Ianello was so amped up from the frenetic finish that she slept only three hours on Monday night, but they continued to roll and knocked off top-seeded UCLA in the quarterfinals, beating a pair of Player of the Year contenders, Lilia Vu and Patty Tavatanakit, in the process. In the afternoon semifinals, they jumped all over Stanford and won easily.
It was a cute story, the last team into the match-play field reaching the final match, but a stiffer challenge awaited the Wildcats Wednesday.
Alabama was the top-ranked team in the country. The Tide were a whopping 110 under par for the season, boasting three first-team All-Americans who were so dominant in their first two matches that they trailed for only two of the 99 holes they played.
Ianello already seemed to be bracing for the result on the eve of the final match.
“Win or lose,” she said, “this has been a hell of a ride.”

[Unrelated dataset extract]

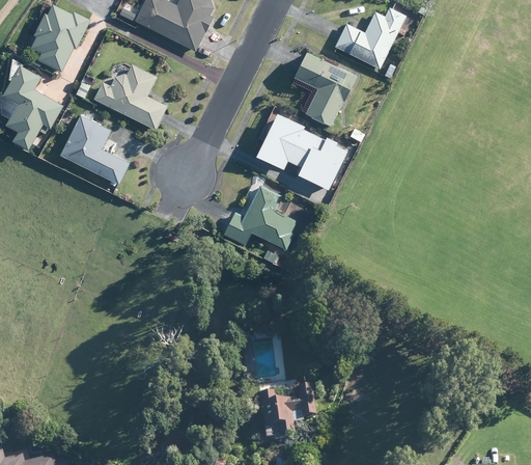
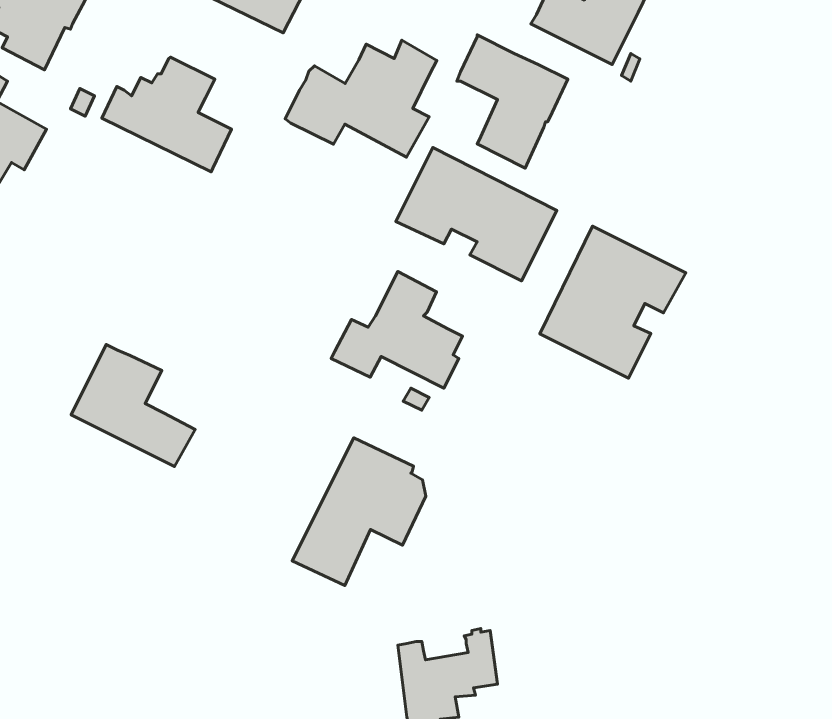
building: none -> [285,40,437,157]
building: [58,115,128,184] -> [71,344,195,467]
building: none -> [540,226,686,378]
building: none -> [292,438,426,585]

But their wild ride continued Wednesday, as Hou won four holes in a row to start the back nine and defeat Alabama’s best player, Lauren Stephenson, who had the best single-season scoring average (69.5) in Division I history.

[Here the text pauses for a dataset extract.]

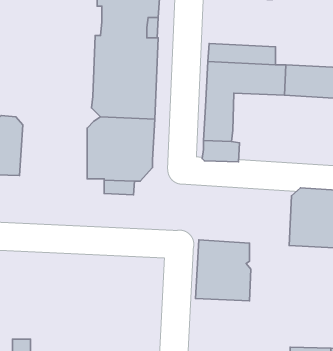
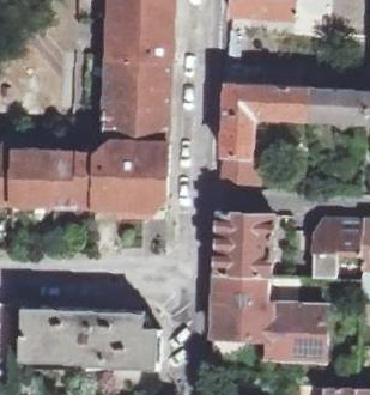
building: none -> [25,151,97,208]
building: none -> [216,212,271,276]
building: none -> [269,302,324,364]
building: none -> [19,306,159,370]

Then sophomore Sandra Nordaas – the main beneficiary after Quihuis left at the midway point of the season – held on for a 1-up victory over Angelica Moresco.

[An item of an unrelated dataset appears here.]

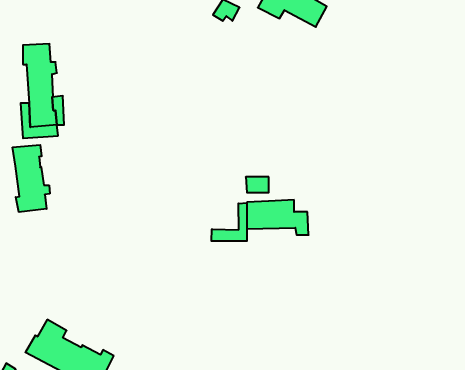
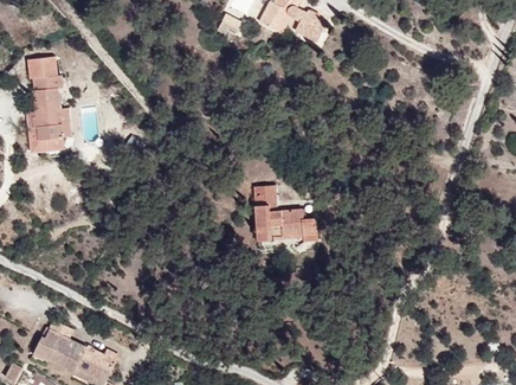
building: [13,145,50,212] -> none
building: [211,203,247,241] -> none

And so Arizona’s national-title hopes hinged on the success of its most mercurial player, Moore. In the anchor match against Lakareber Abe, Moore jumped out to a 2-up lead at the turn but lost the first three holes on the back nine.
By the time Radley sped back to help Moore, in the 12th fairway, she was frazzled.
“But seeing me,” Radley said, “I saw a sense of calm wash over her.”
Moore played solidly for the rest of the back nine and took a 1-up lead into the home hole. She didn’t flinch when Abe hit one of the shots of the entire championship – a smoked 3-wood to 12 feet to set up a two-putt birdie and force extras – and then gave herself 4 feet for the win on the first playoff hole. She sank the putt and within seconds was mobbed by her teammates.
In the giddy aftermath, Ianello could barely speak. She wandered around the green in a daze, looking for someone, anyone, to hug.
The most trying year of her career had somehow ended in a title.
“At some moments, it felt impossible,” she said. “But I underestimated these young women a little bit.”
Pac-12 continues to dominate women's golf
Arizona's women's golf championship marked the fourth consecutive year in which the women's Division I national title was won by a Pac-12 team. All four championships were won by different schools (Stanford, 2015; Washington, 2016; Arizona State, 2017; Arizona, 2018). The Pac-12 is the only conference to win four straight golf championships (men or women) with four different schools.
Here are some other statistical notes from the just-concluded NCAA Div. I Women's Golf Championship:
• This is the second time that Arizona has won the national title the year after rival Arizona State won it. The last time was 1996.
• Arizona now has three women's golf national championships. The previous two came in 1996 and 2000.
• Arizona is only the sixth school to win three or more Div. I women's golf championships, joining Arizona State (8), Duke (6), San Jose State (3), UCLA (3) and USC (3).
• Arizona's Haley Moore, who earned the clinching point on the 19th hole of her match with Alabama's Lakareber Abe, was the only Arizona player to win all three of her matches this week.
• Alabama's Kristen Gillman and Cheyenne Knight also went 3-0. Gillman did not trail in any match.
• Since the match-play format was instituted in 2015, Arizona is the lowest seed (8) to claim the national title. The seeds claiming the national championship were Stanford (4) in 2015; Washington (4) in 2016; and Arizona State (3) in 2017.